++++ SUPPLIED ENTRIES

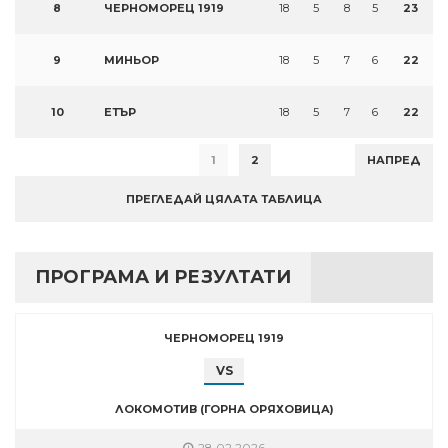
8
ЧЕРНОМОРЕЦ 1919
18
5
8
5
23
9
МИНЬОР
18
5
7
6
22
10
ЕТЪР
18
5
7
6
22
1
2
НАПРЕД
ПРЕГЛЕДАЙ ЦЯЛАТА ТАБЛИЦА
ПРОГРАМА И РЕЗУЛТАТИ
ЧЕРНОМОРЕЦ 1919
VS
ЛОКОМОТИВ (ГОРНА ОРЯХОВИЦА)
28.02.2026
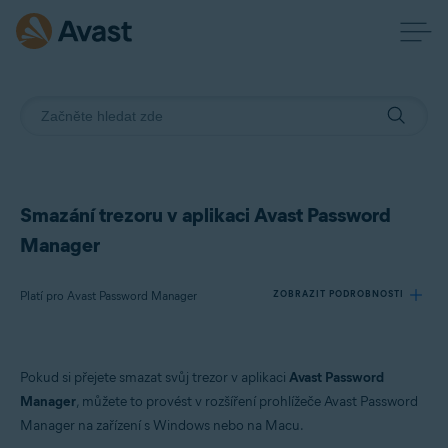
Smazání trezoru v aplikaci Avast Password
Manager
Platí pro Avast Password Manager
ZOBRAZIT PODROBNOSTI
Produkty:
Pokud si přejete smazat svůj trezor v aplikaci
Avast Password
Avast Password Manager
Manager
, můžete to provést v rozšíření prohlížeče Avast Password
Manager na zařízení s Windows nebo na Macu.
Operační systémy:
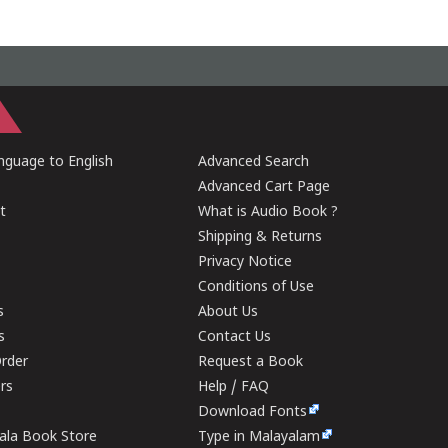
guage to English
Advanced Search
Advanced Cart Page
t
What is Audio Book ?
Shipping & Returns
Privacy Notice
Conditions of Use
s
About Us
s
Contact Us
rder
Request a Book
ers
Help / FAQ
Download Fonts
rala Book Store
Type in Malayalam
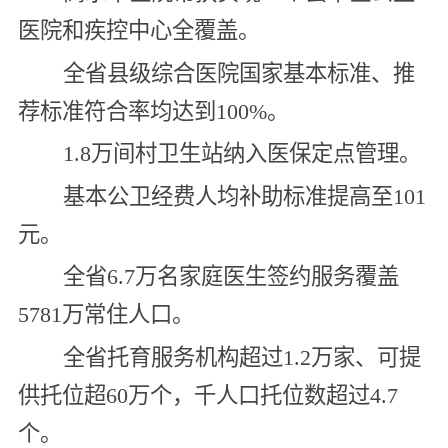
医院和疾控中心全覆盖。
全省县级综合医院国家基本标准、推
荐标准符合率均达到100%。
1.8万间村卫生站纳入医保定点管理。
基本公卫经费人均补助标准提高至101
元。
全省6.7万名家庭医生签约服务覆盖
5781万常住人口。
全省托育服务机构超过1.2万家、可提
供托位超60万个，千人口托位数超过4.7
个。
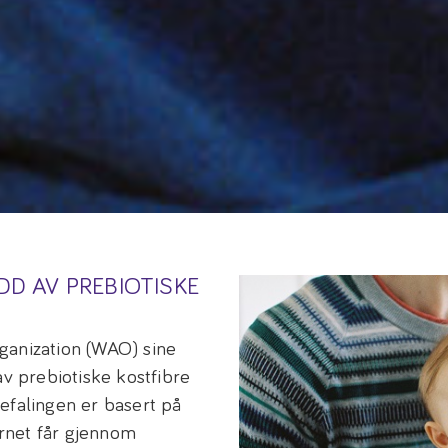
DD AV PREBIOTISKE
ganization (WAO) sine
av prebiotiske kostfibre
efalingen er basert på
rnet får gjennom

++++++++

## EXERCISE GOAL
Please transcribe each entry exactly, but skip any picture it holds.

## ANSWER
8
ЧЕРНОМОРЕЦ 1919
18
5
8
5
23
9
МИНЬОР
18
5
7
6
22
10
ЕТЪР
18
5
7
6
22
1
2
НАПРЕД
ПРЕГЛЕДАЙ ЦЯЛАТА ТАБЛИЦА
ПРОГРАМА И РЕЗУЛТАТИ
ЧЕРНОМОРЕЦ 1919
VS
ЛОКОМОТИВ (ГОРНА ОРЯХОВИЦА)
28.02.2026
Smazání trezoru v aplikaci Avast Password
Manager
Platí pro Avast Password Manager
ZOBRAZIT PODROBNOSTI
Produkty:
Pokud si přejete smazat svůj trezor v aplikaci
Avast Password
Avast Password Manager
Manager
, můžete to provést v rozšíření prohlížeče Avast Password
Manager na zařízení s Windows nebo na Macu.
Operační systémy:
guage to English
Advanced Search
Advanced Cart Page
t
What is Audio Book ?
Shipping & Returns
Privacy Notice
Conditions of Use
s
About Us
s
Contact Us
rder
Request a Book
ers
Help / FAQ
Download Fonts
rala Book Store
Type in Malayalam
医院和疾控中心全覆盖。
全省县级综合医院国家基本标准、推
荐标准符合率均达到100%。
1.8万间村卫生站纳入医保定点管理。
基本公卫经费人均补助标准提高至101
元。
全省6.7万名家庭医生签约服务覆盖
5781万常住人口。
全省托育服务机构超过1.2万家、可提
供托位超60万个，千人口托位数超过4.7
个。
DD AV PREBIOTISKE
ganization (WAO) sine
av prebiotiske kostfibre
efalingen er basert på
rnet får gjennom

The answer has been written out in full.